The OCS leasing struggle

Dec. 11, 2006
Meager offshore oil and gas leasing reform tested political winds in the US House of Representatives Dec. 5 and nearly got blown away.

Meager offshore oil and gas leasing reform tested political winds in the US House of Representatives Dec. 5 and nearly got blown away. At this writing, the effort was trying to skirt opposition in the final days of the 109th Congress as an attachment to unrelated legislation.

The bill, which would open 8.3 million acres of the Outer Continental Shelf in the eastern Gulf of Mexico, is far less aggressive than a measure the House passed in July. Still, supporters had to withdraw it when they sensed trouble winning the two-thirds majority required for passage under special rules for expeditious handling. At midweek, MSNBC reported that leasing reform was one of several bills drawn to renewal of tax cuts as a possible vehicle through the House.

Acting on supply

Trouble passing the lesser of two OCS leasing measures typifies the 109th Congress. This is the Congress that produced the sweeping Energy Policy Act of 2005, a marvel of bipartisan deal-making notable mostly for pushing the US toward the nationalization of fuel choice. It’s the Congress that chose to address outside its deliberations on “energy policy” the question of how the world’s single biggest energy-consuming country can preclude leasing of 85% of its offshore territory. It’s the Congress that, when it did take up leasing reform, acted with awesome timidity. It’s the Congress that stayed reluctant to the bitter end to act substantially on energy supply.

Voters should remember this performance if the US winter is as cold as the last weeks of autumn. That leasing reform in any configuration survived this long is in fact a political triumph born of stressful prices for natural gas. States with industries hurt by expensive gas, some of them in the US interior, have learned that OCS access serves general interests and not just those of oil companies and coastal communities. This is ideological progress. But the legislative payoff, if any, will fall far short of what the US needs.

The bill seeking a path of least resistance through the House last week was one passed in August by the Senate, which refused to consider the broader legislation that the House passed in June. The Senate bill makes opening of the eastern gulf acreage palatable to Floridian lawmakers by precluding leasing until June 30, 2020, of acreage 125 miles off Florida’s western coast and 100 miles off the panhandle. It also allows Gulf Coast states to share 37.5% of future OCS revenue up to a $500 million limit (OGJ, Aug. 7, 2006, p. 24).

The House bill would have made possible the lifting of leasing moratoriums across the whole OCS. Moratoriums would have ended automatically for federal acreage 100 miles or more offshore. Coastal states could have blocked federal leasing 50-100 miles offshore. And leasing would have been prohibited within 50 miles of shore except where affected states rescinded the ban.
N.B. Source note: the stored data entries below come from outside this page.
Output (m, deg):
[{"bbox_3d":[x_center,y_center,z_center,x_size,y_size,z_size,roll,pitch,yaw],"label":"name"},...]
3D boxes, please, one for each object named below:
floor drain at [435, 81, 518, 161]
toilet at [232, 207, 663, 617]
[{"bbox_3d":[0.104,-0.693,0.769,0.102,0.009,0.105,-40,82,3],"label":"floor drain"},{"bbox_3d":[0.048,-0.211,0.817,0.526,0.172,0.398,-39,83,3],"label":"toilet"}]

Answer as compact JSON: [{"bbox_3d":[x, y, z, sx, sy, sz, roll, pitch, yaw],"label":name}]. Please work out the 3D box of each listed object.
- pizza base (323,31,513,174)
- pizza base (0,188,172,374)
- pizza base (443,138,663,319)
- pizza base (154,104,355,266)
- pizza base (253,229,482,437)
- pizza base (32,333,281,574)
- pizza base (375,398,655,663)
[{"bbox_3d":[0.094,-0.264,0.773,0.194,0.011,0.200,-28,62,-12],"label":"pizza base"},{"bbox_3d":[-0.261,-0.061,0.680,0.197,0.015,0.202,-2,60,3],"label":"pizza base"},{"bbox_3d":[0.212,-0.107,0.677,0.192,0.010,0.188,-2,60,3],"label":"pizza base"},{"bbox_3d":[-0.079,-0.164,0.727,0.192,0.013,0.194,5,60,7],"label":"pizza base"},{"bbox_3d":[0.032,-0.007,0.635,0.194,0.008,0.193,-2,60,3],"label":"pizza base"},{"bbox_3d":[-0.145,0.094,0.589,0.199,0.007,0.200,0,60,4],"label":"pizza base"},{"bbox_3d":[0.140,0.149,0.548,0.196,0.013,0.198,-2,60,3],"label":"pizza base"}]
Beyond the controversial ending of moratoriums long in effect, the House bill poisoned itself in at least two other ways. To entice states to approve leasing, it would have shared federal revenue without limits. And it provided for gas-only leases. The White House Office of Management and Budget, in addition to some leasing supporters in the Senate, objected to fiscal consequences of the revenue-sharing provision and to administrative challenges of the gas-only leases (OGJ, July 10, 2006, p. 22). Senators promised not to consider the House bill if it went to a conference for reconciliation with their narrower measure. If there was to be any leasing reform, therefore, it would be the Senate bill, which the House had to pass before adjournment last week.

The something-beats-nothing argument has been made in this space before (OGJ, Aug. 7, 2006, p. 19). It’s worth repeating that any bill expanding OCS acreage available for oil and gas leasing bears historic significance. But the energy significance is a direct function of the amount of acreage involved. By that test, the Senate bill didn’t amount to much. It apparently requires a cold winter to underscore what still needs to be done.